Problems to solve:
- 1) In the subwalk theorem, what is the name of the Lean4 theorem?
- 2) Reproduce all of the records that follow the subwalk theorem line for line, leaving the pictures out of your answer.

Excerpt to read:
English
A walk p1 is a subwalk of p2 iff the list of vertices of p1 is an infix of the list of vertices of p2.
Русский
Обход p1 является подпрохождением к p2 тогда и только тогда, когда список вершин p1 является инфиксом списка вершин p2.
LaTeX
$$$\forall v,w,v',w': V\;{p_1:G.Walk\,v\,w}\;{p_2:G.Walk\,v'\,w'}:\ IsSubwalk(p_1,p_2) \iff p_1.support \;IsInfix\; p_2.support.$$$
Lean4
theorem isSubwalk_iff_support_isInfix {v w v' w' : V} {p₁ : G.Walk v w} {p₂ : G.Walk v' w'} :
p₁.IsSubwalk p₂ ↔ p₁.support <:+: p₂.support :=
by
refine ⟨fun ⟨ru, rv, h⟩ ↦ ?_, fun ⟨s, t, h⟩ ↦ ?_⟩
· grind [support_append, support_append_eq_support_dropLast_append]
· have : (s.length + p₁.length) ≤ p₂.length := by grind [_=_ length_support]
have h₁ : p₂.getVert s.length = v := by
simp [p₂.getVert_eq_support_getElem (by cutsat : s.length ≤ p₂.length), ← h, List.getElem_zero]
have h₂ : p₂.getVert (s.length + p₁.length) = w := by
simp [p₂.getVert_eq_support_getElem (by omega), ← h, ← p₁.getVert_eq_support_getElem (Nat.le_refl _)]
refine ⟨p₂.take s.length |>.copy rfl h₁, p₂.drop (s.length + p₁.length) |>.copy h₂ rfl, ?_⟩
apply ext_support
simp only [← h, support_append, support_copy, take_support_eq_support_take_succ, List.take_append,
drop_support_eq_support_drop_min, List.tail_drop]
rw [Nat.min_eq_left (by grind [length_support]), List.drop_append, List.drop_append,
List.drop_eq_nil_of_le (by cutsat), List.drop_eq_nil_of_le (by grind [length_support]), p₁.support_eq_cons]
simp +arith

Data extracts:
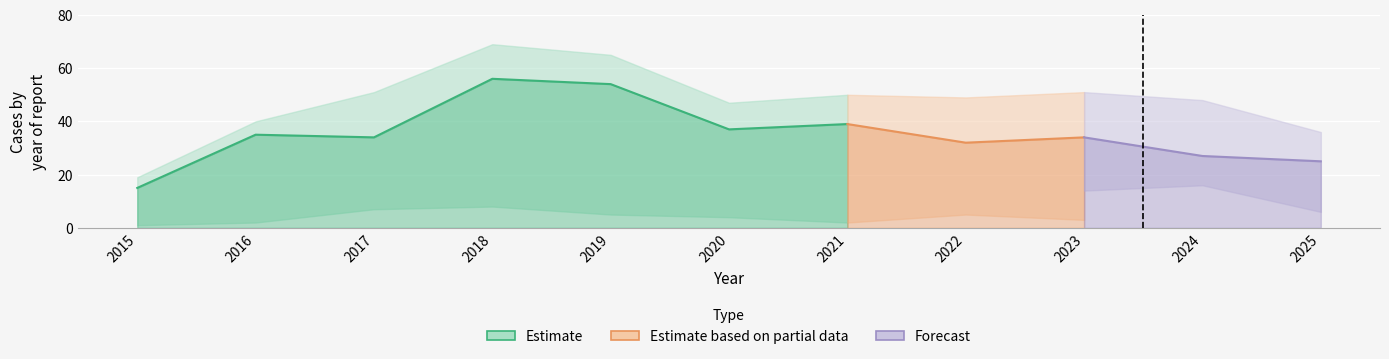

Rank the categories by Robbery value from highest to lowest.

2018, 2019, 2021, 2020, 2016, 2017, 2023, 2022, 2024, 2025, 2015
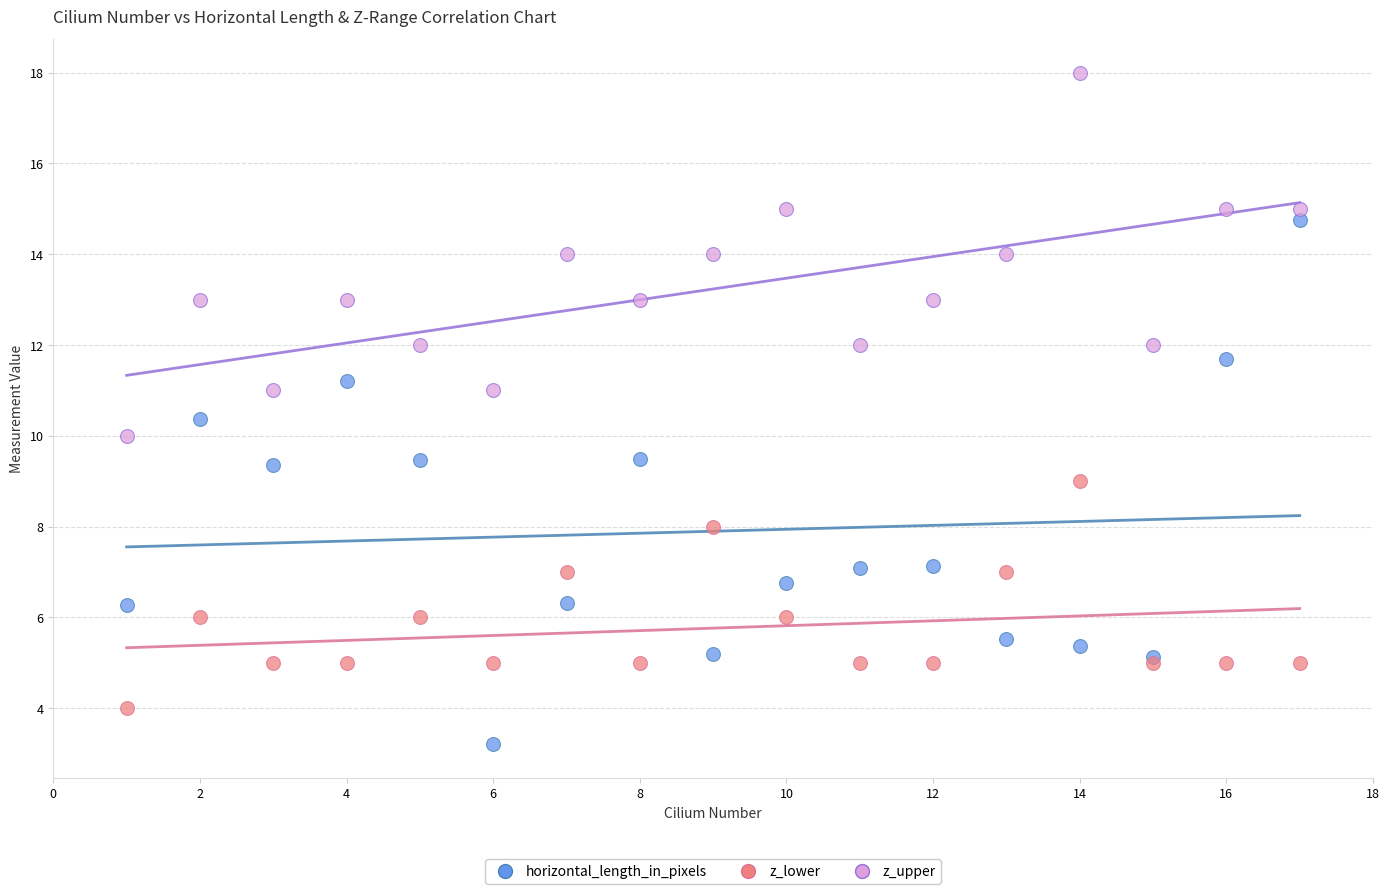

What is the X range (max minus min) for the scatter plot?

16.0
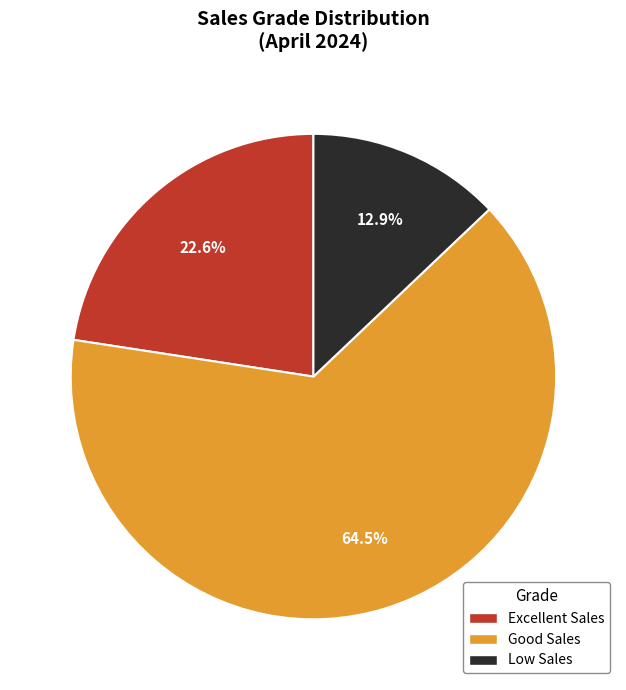

What percentage is the Low Sales slice, to the nearest percent?

13%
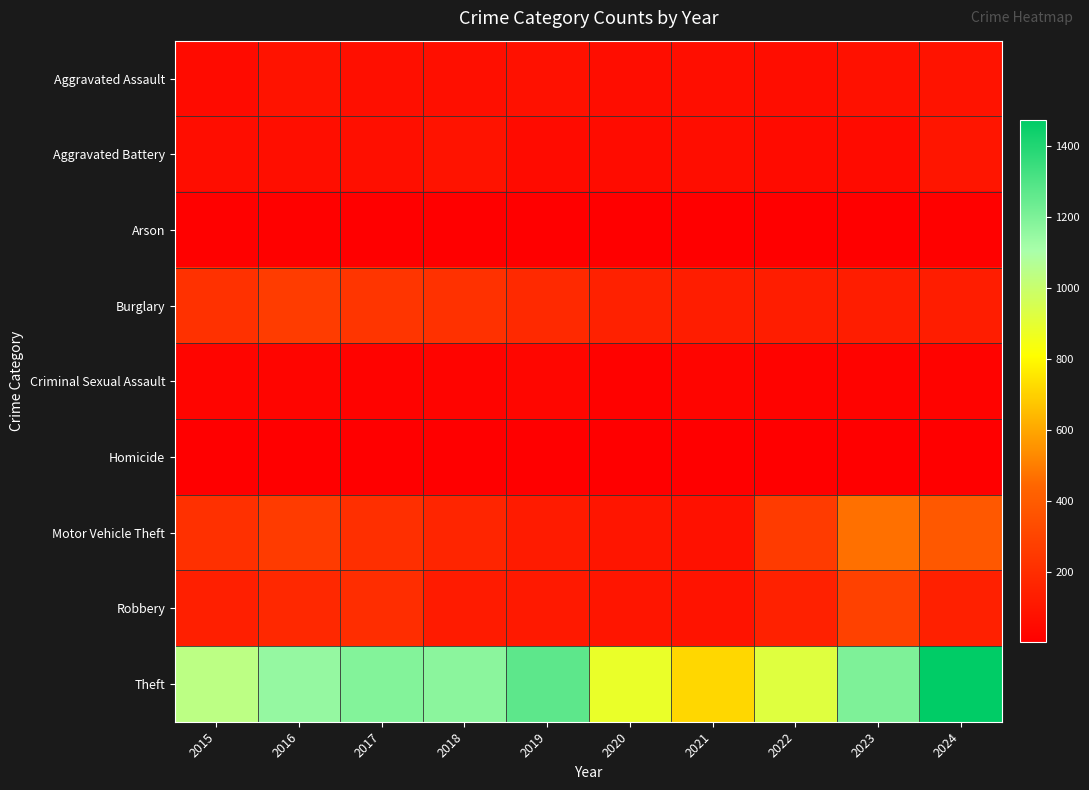

Count the number of categories in the chart.

10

Responses for each task:
- 1) isSubwalk_iff_support_isInfix

- 2)
Rank the categories by Robbery value from highest to lowest.

2018, 2019, 2021, 2020, 2016, 2017, 2023, 2022, 2024, 2025, 2015

What is the X range (max minus min) for the scatter plot?

16.0

What percentage is the Low Sales slice, to the nearest percent?

13%

Count the number of categories in the chart.

10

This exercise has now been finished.